ASSIGNMENT:
Please report each line in the entries below that contains the string "いつもとろんこアカデミーのBlogをご覧いただきありがとうござ", with case counting.
:: DATA IN THIS EXERCISE ::
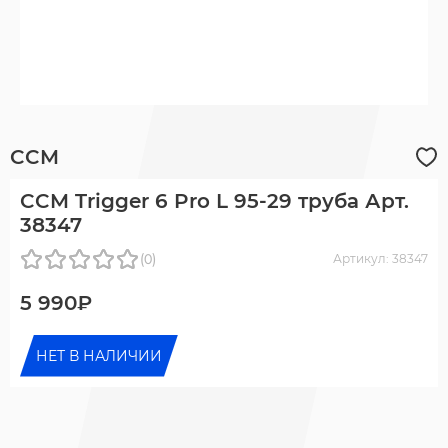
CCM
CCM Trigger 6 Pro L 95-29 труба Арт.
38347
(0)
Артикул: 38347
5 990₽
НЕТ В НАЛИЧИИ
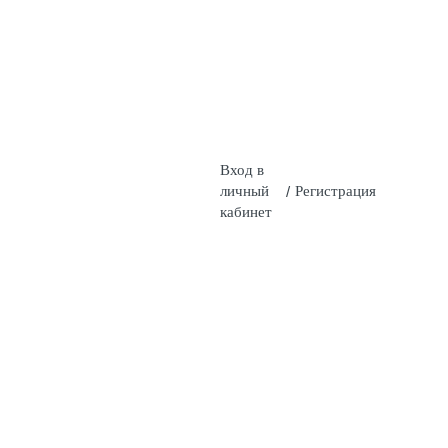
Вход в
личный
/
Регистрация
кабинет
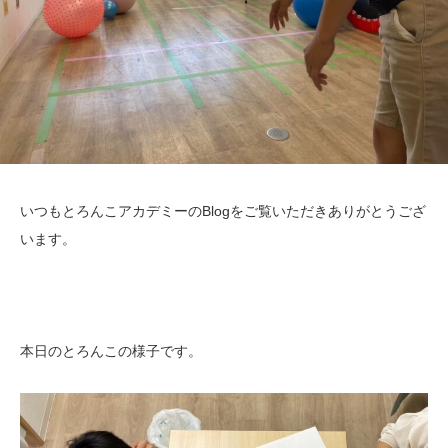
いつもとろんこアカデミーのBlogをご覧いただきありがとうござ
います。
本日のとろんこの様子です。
:::
:: DATA IN THIS EXERCISE ::
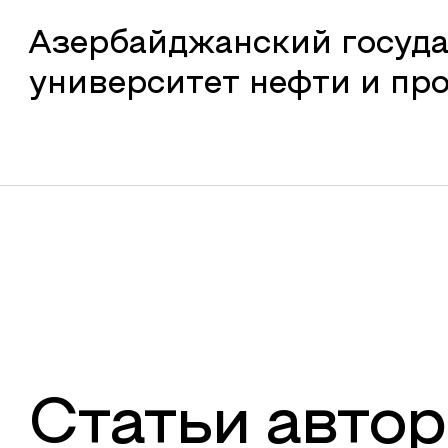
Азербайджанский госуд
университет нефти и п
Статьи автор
:::
PROBLEM SOLUTION:
いつもとろんこアカデミーのBlogをご覧いただきありがとうござ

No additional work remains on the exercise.